What is being asked: Reproduce, word for word, the section of the series-convergence thread that opens with the words containing "I don't really" and closes with "some finite value.".

Provided passage:
= Beginning of Section =

# Prove series converges

1. Jun 22, 2009

### JG89

1. The problem statement, all variables and given/known data

If a_1 + a_2 + ... is an infinite series converging to A, and b1, b2, ... is an infinite sequence that is bounded and monotonic, prove that (a_1)(b_1) + (a_2)(b_2) + ... converges

2. Relevant equations

3. The attempt at a solution

I don't really know where to start...all I can say is that if a_1 + a_2 + ... converges, then a_n approaches 0 as n goes to infinity, and so (a_n)(b_n) also has a limit of 0, since b_n converges to some finite value.

2. Jun 22, 2009

### Office_Shredder

Staff Emeritus
You know that bn is bounded and monotonic. Have you tried using that? Given a general number b, you know
$$\sum a_n b$$
converges right? Now try to compare that to the sequence

$$\sum a_n b_n$$ choosing b such that |bn| < b for all n

3. Jun 22, 2009

### tiny-tim

Hi JG89!
Yes … concentrate on that value (call it b) …

then use deltas and epsilons.

4. Jun 23, 2009

### JG89

I have an intuitive idea of what's going on, but I'm having a hard time fleshing it out into an epsilon argument.

First off, since a_1 + a_2 + ... converges then b(a_1 + a_2 + ...) converges. I know that for large enough n, |(a_n)(b_n)| gets 'really' close to |(a_n)b|, since b is the limit of b_n. Since the b_n are monotonic, then as n increases the |(a_n)(b_n)| gets even closer to |(a_n)b|. I can in fact make this difference as small as I please, provided n is taken large enough and so it seems that after a certain n, the difference between (a_n)(b_n) and (a_n)b will become "negligible" and since (a_n)b is Cauchy, then (a_n)(b_n) is also Cauchy.

Last edited: Jun 23, 2009

= End of Section =

Dataset entries

= Beginning of Section =

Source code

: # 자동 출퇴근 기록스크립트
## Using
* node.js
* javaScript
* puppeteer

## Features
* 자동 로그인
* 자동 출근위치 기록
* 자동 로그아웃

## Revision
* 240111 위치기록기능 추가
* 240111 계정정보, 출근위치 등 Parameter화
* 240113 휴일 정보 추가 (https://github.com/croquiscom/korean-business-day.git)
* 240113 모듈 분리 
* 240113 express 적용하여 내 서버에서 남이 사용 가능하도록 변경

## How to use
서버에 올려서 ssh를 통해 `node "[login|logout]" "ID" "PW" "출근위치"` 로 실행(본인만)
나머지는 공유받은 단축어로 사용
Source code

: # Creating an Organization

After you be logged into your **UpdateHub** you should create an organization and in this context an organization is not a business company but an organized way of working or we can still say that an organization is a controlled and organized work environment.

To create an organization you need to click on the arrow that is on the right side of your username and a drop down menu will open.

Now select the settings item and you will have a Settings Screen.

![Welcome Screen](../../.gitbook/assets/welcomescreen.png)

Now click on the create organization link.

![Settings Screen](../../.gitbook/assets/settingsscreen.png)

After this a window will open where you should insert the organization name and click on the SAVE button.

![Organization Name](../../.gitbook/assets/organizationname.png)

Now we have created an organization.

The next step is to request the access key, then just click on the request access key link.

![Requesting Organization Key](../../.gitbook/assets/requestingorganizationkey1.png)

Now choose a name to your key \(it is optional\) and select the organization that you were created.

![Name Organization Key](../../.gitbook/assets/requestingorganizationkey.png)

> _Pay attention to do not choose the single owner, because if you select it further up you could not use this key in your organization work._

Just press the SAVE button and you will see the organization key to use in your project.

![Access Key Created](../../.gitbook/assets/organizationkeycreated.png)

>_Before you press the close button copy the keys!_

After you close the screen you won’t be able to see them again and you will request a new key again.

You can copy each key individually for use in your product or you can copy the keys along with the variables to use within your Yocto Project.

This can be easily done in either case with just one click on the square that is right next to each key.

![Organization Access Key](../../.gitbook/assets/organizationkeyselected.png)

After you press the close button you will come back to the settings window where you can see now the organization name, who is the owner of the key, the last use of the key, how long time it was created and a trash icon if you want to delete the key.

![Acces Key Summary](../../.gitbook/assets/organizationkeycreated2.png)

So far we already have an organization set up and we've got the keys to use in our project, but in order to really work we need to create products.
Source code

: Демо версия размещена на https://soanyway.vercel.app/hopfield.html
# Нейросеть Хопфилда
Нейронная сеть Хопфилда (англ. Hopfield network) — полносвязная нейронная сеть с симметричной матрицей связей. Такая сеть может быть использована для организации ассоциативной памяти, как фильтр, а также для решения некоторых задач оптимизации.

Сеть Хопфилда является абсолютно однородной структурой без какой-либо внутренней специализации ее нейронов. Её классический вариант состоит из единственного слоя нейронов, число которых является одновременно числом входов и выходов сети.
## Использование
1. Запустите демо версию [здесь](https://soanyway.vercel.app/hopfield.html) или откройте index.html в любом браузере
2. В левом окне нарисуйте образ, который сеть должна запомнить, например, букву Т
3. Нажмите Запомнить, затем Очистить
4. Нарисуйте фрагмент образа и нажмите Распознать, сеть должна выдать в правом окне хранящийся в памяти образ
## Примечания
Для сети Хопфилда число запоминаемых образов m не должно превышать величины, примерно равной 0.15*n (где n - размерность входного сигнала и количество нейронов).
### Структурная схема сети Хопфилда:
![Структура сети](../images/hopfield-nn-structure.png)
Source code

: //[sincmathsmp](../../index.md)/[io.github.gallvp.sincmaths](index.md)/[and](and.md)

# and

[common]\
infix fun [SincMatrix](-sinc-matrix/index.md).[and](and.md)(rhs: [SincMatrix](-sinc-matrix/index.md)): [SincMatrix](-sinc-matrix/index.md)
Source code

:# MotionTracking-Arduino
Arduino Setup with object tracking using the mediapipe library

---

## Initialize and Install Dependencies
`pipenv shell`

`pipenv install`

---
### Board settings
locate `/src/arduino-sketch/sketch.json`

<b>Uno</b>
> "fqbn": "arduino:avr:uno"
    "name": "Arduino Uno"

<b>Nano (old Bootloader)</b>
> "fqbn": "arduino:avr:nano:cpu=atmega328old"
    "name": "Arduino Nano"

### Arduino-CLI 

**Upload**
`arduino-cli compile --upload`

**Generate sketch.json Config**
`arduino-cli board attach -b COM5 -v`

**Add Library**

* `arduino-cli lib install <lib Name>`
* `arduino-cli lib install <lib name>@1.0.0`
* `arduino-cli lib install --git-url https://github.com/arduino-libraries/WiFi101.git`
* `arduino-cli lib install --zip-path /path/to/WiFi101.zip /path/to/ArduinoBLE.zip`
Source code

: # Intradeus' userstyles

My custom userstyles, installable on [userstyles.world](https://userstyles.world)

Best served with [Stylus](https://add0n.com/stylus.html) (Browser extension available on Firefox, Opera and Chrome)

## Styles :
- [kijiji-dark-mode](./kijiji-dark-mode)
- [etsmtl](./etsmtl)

= End of Section =

Answer for the task:
I don't really know where to start...all I can say is that if a_1 + a_2 + ... converges, then a_n approaches 0 as n goes to infinity, and so (a_n)(b_n) also has a limit of 0, since b_n converges to some finite value.